Truss the partridges the same way as you do a fowl for boiling; then beat in a mortar some shalots, parsley cut small, the livers of the birds, and double the quantity of bacon, seasoning them with pepper, salt, and two blades of mace. When well pounded, put in some fresh mushrooms. Raise a crust for the pie; cover the bottom with the seasoning; put in the partridges, but no stuffing, and put in the remainder of the seasoning between the birds and on the sides; strew over a little mace, pepper and salt, shalots, fresh mushrooms, a little bacon beaten very fine; lay a layer of it over them, and put the lid on. Two hours and a half will bake it, and, when done, take the lid off, skim off the fat, put a pint of veal gravy, and squeeze in the juice of an orange.
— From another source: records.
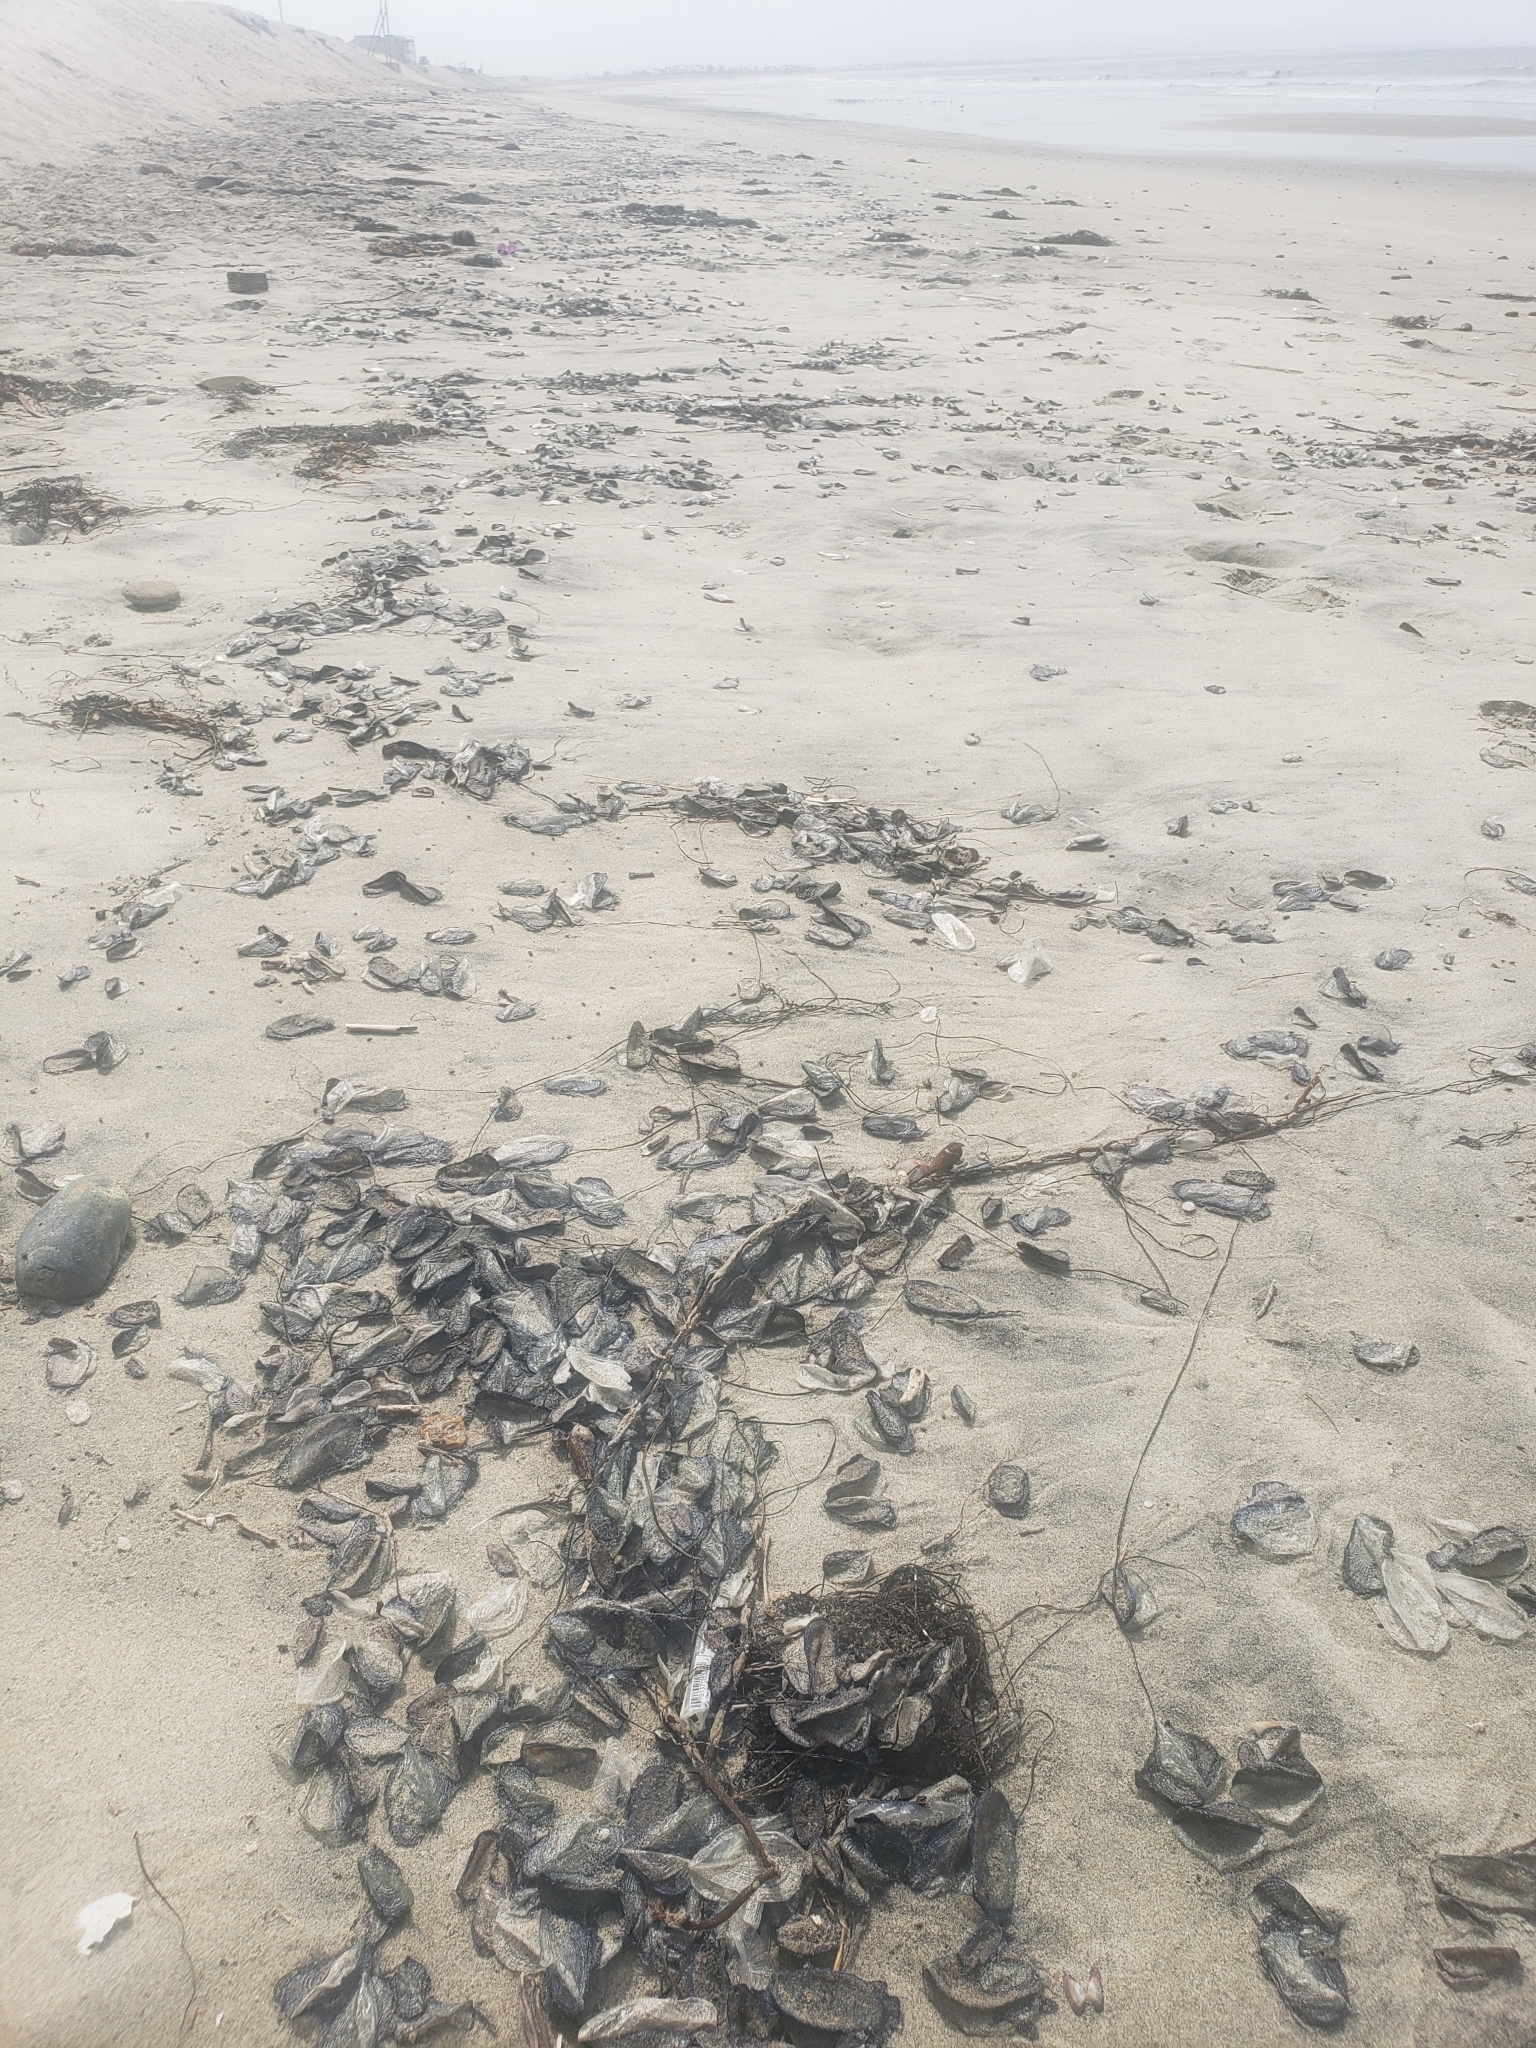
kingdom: Animalia
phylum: Cnidaria
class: Hydrozoa
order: Anthoathecata
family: Porpitidae
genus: Velella
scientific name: Velella velella
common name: By-the-wind-sailor
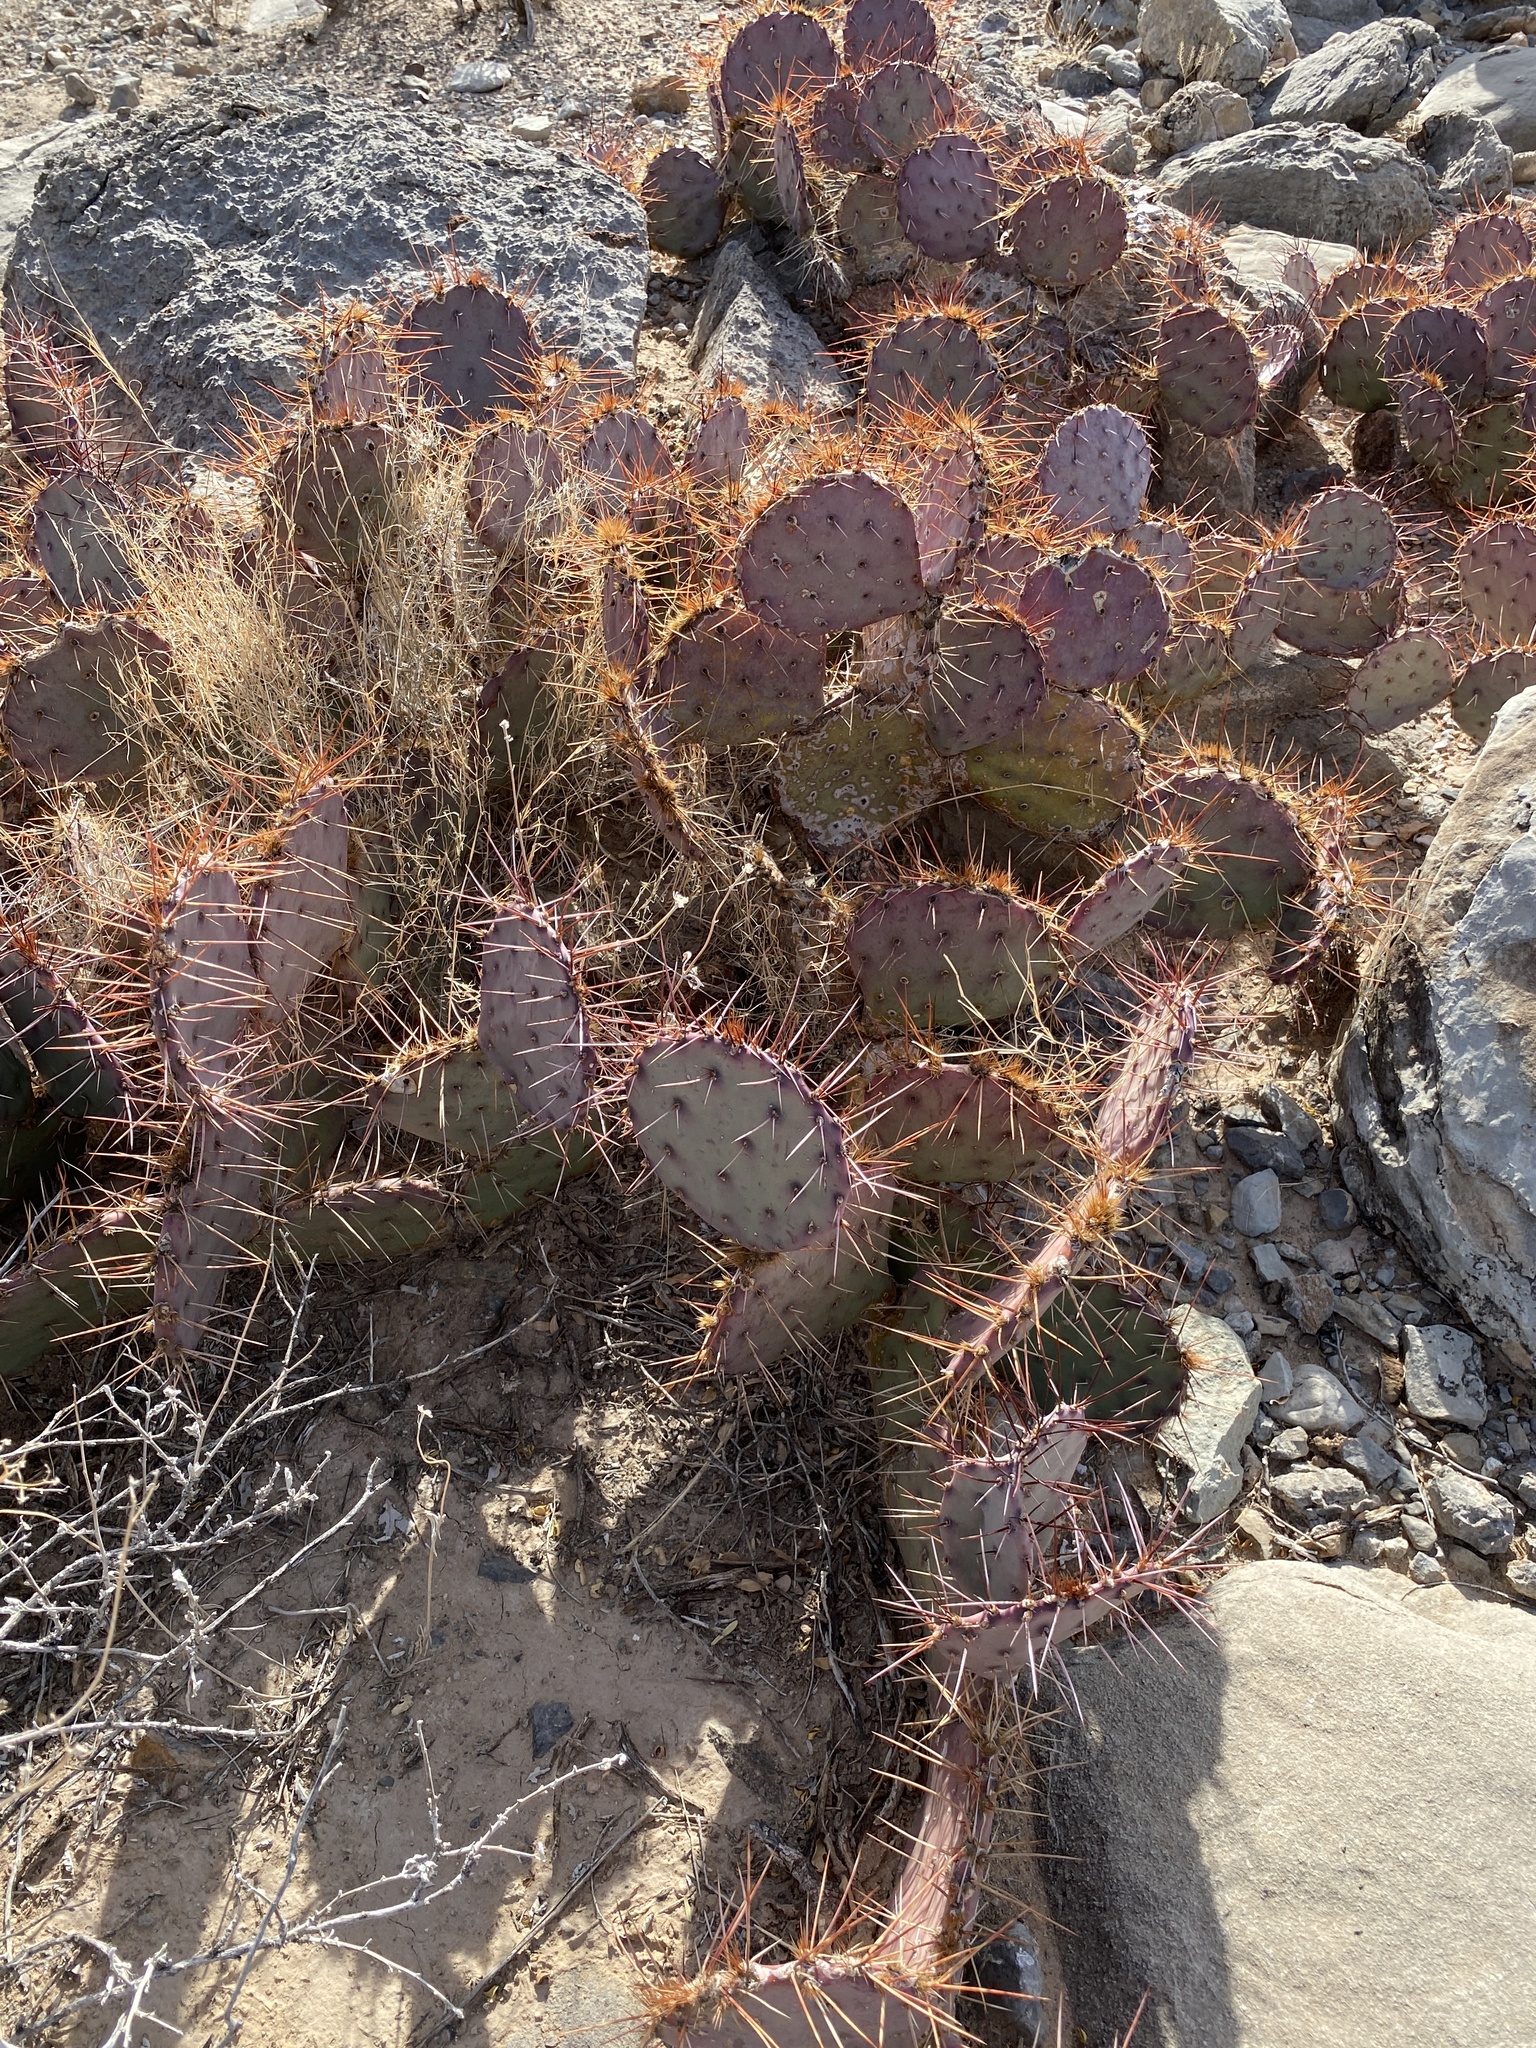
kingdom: Plantae
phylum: Tracheophyta
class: Magnoliopsida
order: Caryophyllales
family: Cactaceae
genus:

Season the pigeons high; lay a puff paste at the bottom of the dish, stuffing the craws of the birds with forcemeat, and lay them in the dish with the breasts downward; fill all the spaces with forcemeat, hard-boiled yolks of eggs, artichoke bottoms cut in pieces, and asparagus tops. Cover, and bake it; when drawn, pour in rich gravy.
Veal, forcemeat balls, yolks of eggs, oysters, a little nutmeg, cayenne pepper, and salt, with a little water put into the dish.
Stew three pounds of gravy beef, with some white pepper, salt, and mace, a bundle of sweet-herbs, a few sweet almonds, onions, and carrots, till the gravy is of a good brown colour. Strain it off; let it stand till cold; and take off all the fat. Have some carrots, turnips, onions, potatoes, and celery, ready cut; boil all these together. Boil some greens by themselves, and add them to the pie when served up.
Let the crust be made a good standing one; the wall and bottom must be very thick. Take a turkey and bone it, a goose, a fowl, a partridge, and a pigeon, and season all well. Take half an ounce of cloves, the same of black pepper, and two table-spoonfuls of salt, and beat them well together; let the fowls be slit down the back, and bone them; put the pigeon into the partridge, the partridge into the fowl, the fowl into the goose, and the goose into the turkey. Season all well first, and lay them in the crust; joint a hare, and cut it into pieces; season it, and lay it close on one side; on the other side woodcocks, or any other sort of game; let them also be well seasoned and laid close. Put four or five pounds of butter into the pie; cover it with a very rich paste, put it in a very hot oven, and four hours will bake it.
A bushel of flour is about the quantity required for the paste.
Pare the pines, and cut them in slices of about the same thickness as you would apples for fritters. Take the weight of the fruit in the best sugar; sift it very fine, and put a layer of sugar, then a layer of pineapple; let it stand till the sugar is entirely dissolved. Then drain off the syrup, and lay the pine in the pot in which you intend to keep it; boil the syrup, adding a little more sugar and water to make it rich; pour it, but not too hot, upon the fruit. Repeat this in about ten days; look at it now and then, and, if the syrup ferments, boil it up again, skim it, and pour it warm upon the pine. The parings of the pineapple boil in the water you use for the syrup, and extract all the flavour from them.
Pare the pineapples; pick out the thistle part: take half its weight of treble-refined sugar; part the apple in halves; slice it thin; put it in a basin, with sifted sugar between; in twelve hours the sugar will be melted. Set it over a fire, and simmer the chips till clear. The less they boil the better. Next day, heat them; scrape off the syrup; lay them in glasses, and dry them on a moderate stove or oven.